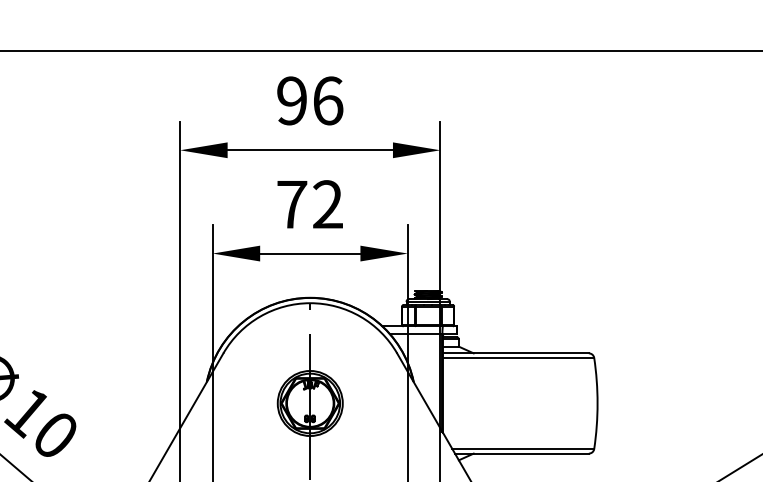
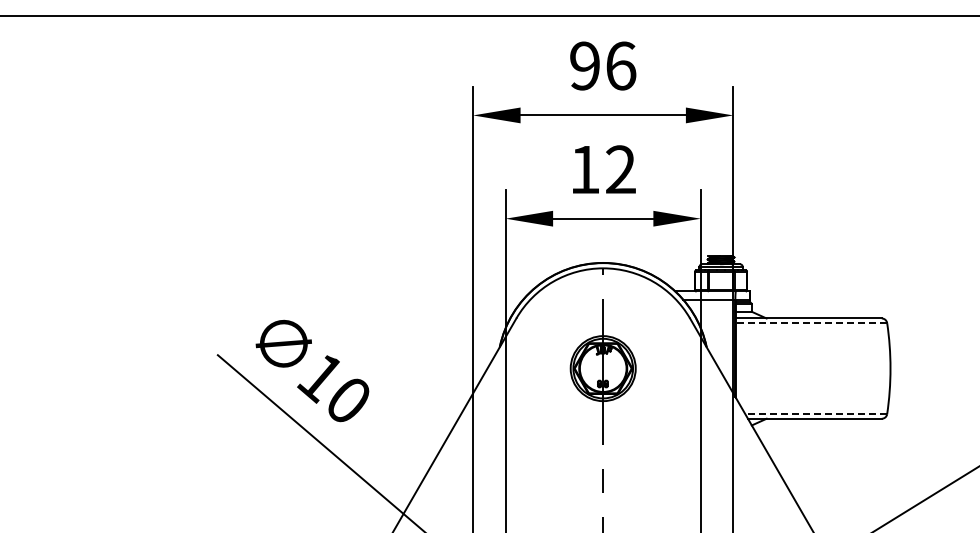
text: (292, 204) -> (585, 169), 72 -> 12
line: (518, 358) -> (811, 323), solid -> dashed
line: (523, 449) -> (816, 414), solid -> dashed

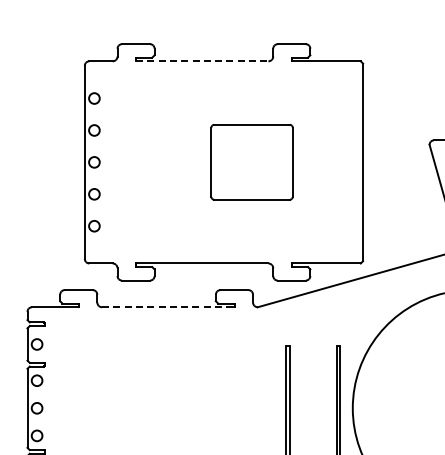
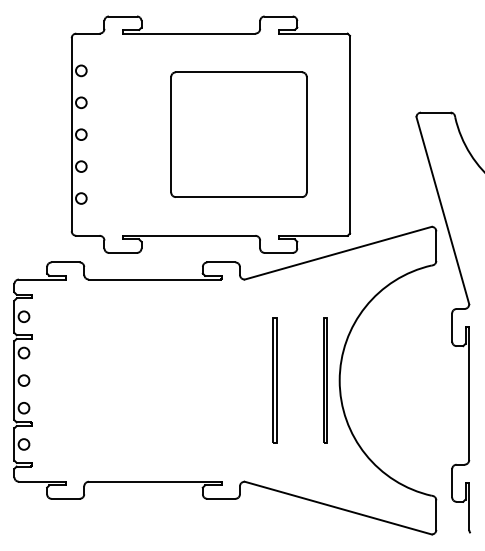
line: (202, 61) -> (189, 33), dashed -> solid
part: (251, 162) -> (238, 134), size x1.67
line: (168, 307) -> (155, 279), dashed -> solid

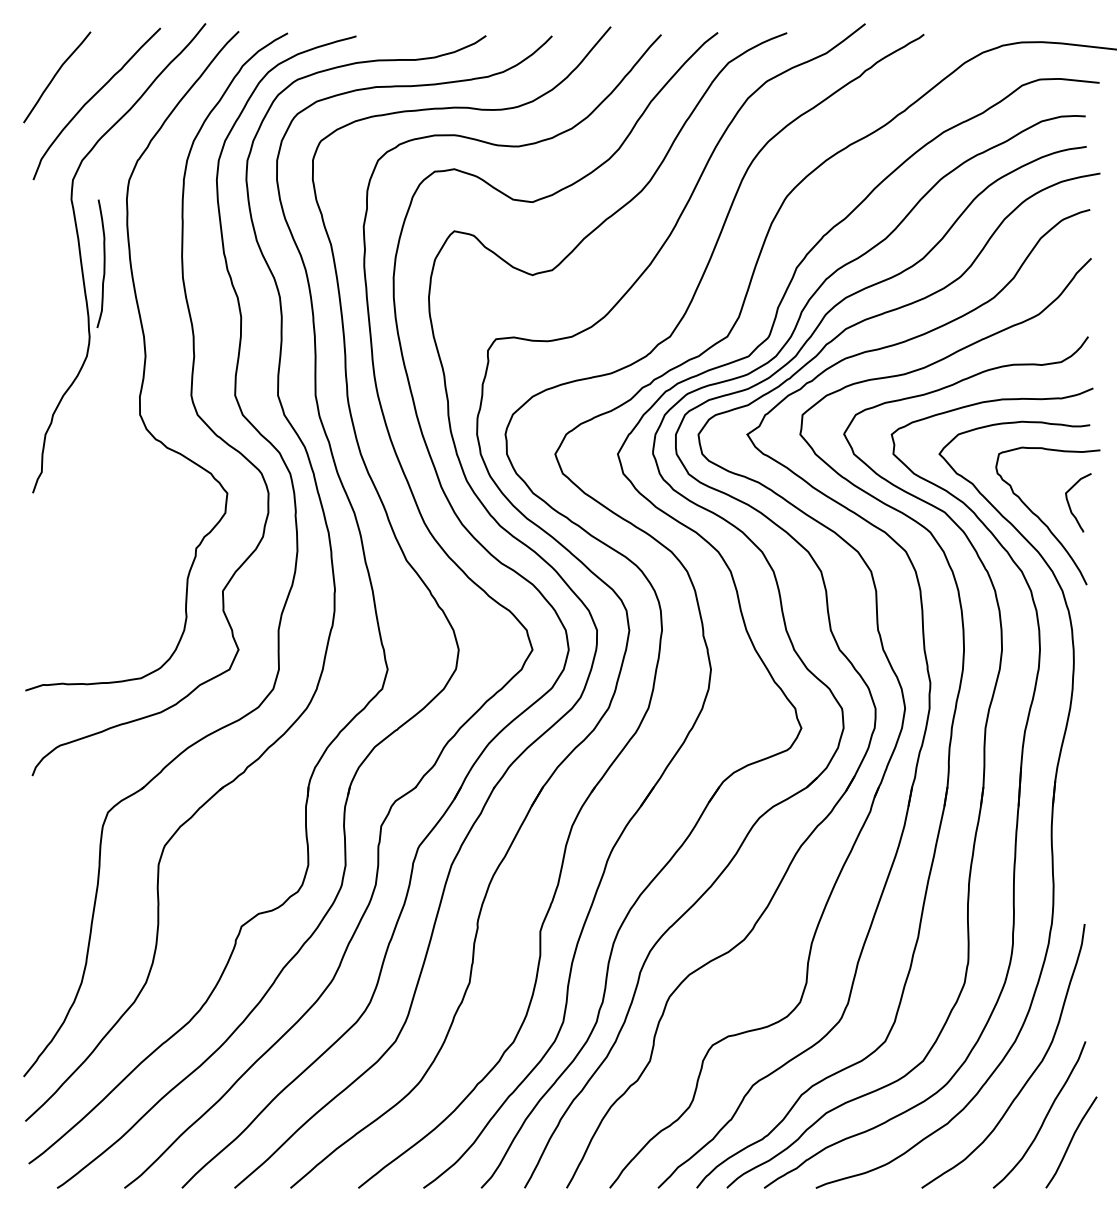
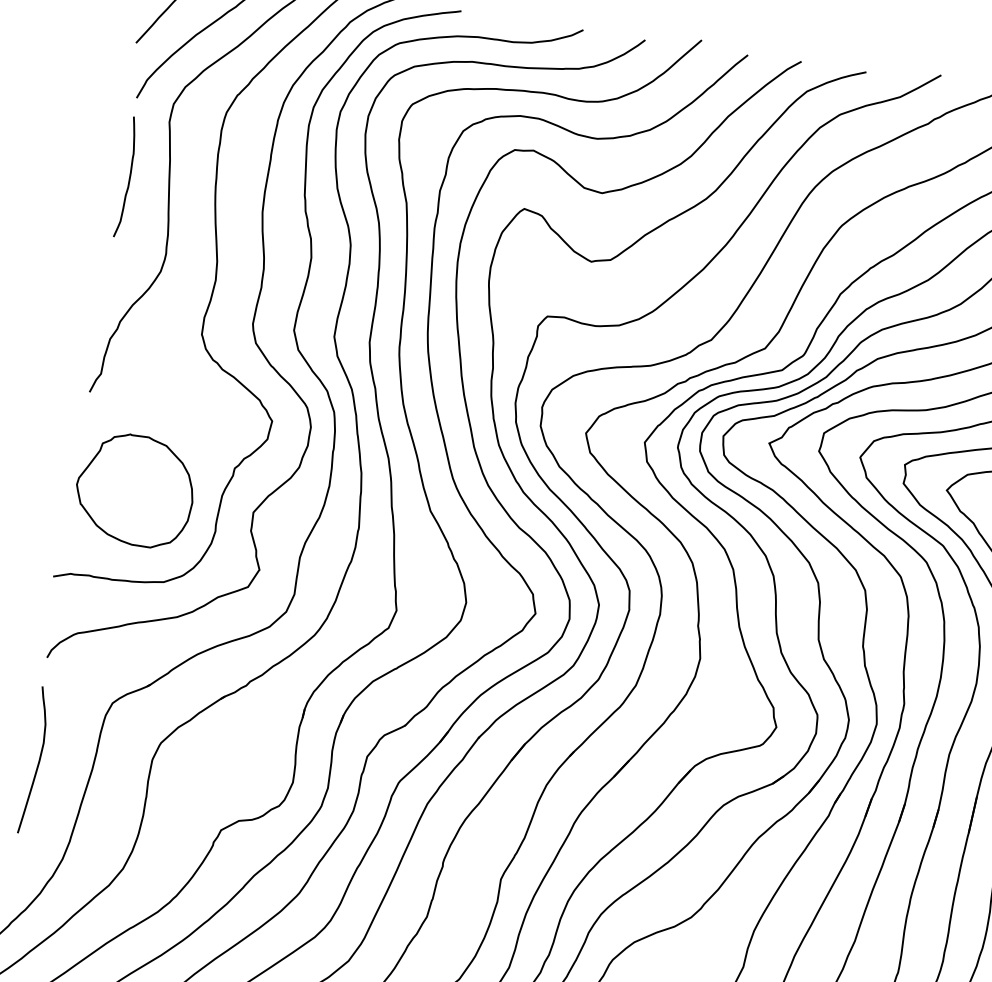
curve: (103, 263) -> (129, 177), moved
part: (96, 587) -> (135, 490), added
curve: (40, 884) -> (38, 760), added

——————

### Job
Omitting all pictures, retype exactly the lines from the line containing "line: (518, 358)" down to the last line above, both ends included.

### Exercise solution
line: (518, 358) -> (811, 323), solid -> dashed
line: (523, 449) -> (816, 414), solid -> dashed

line: (202, 61) -> (189, 33), dashed -> solid
part: (251, 162) -> (238, 134), size x1.67
line: (168, 307) -> (155, 279), dashed -> solid

curve: (103, 263) -> (129, 177), moved
part: (96, 587) -> (135, 490), added
curve: (40, 884) -> (38, 760), added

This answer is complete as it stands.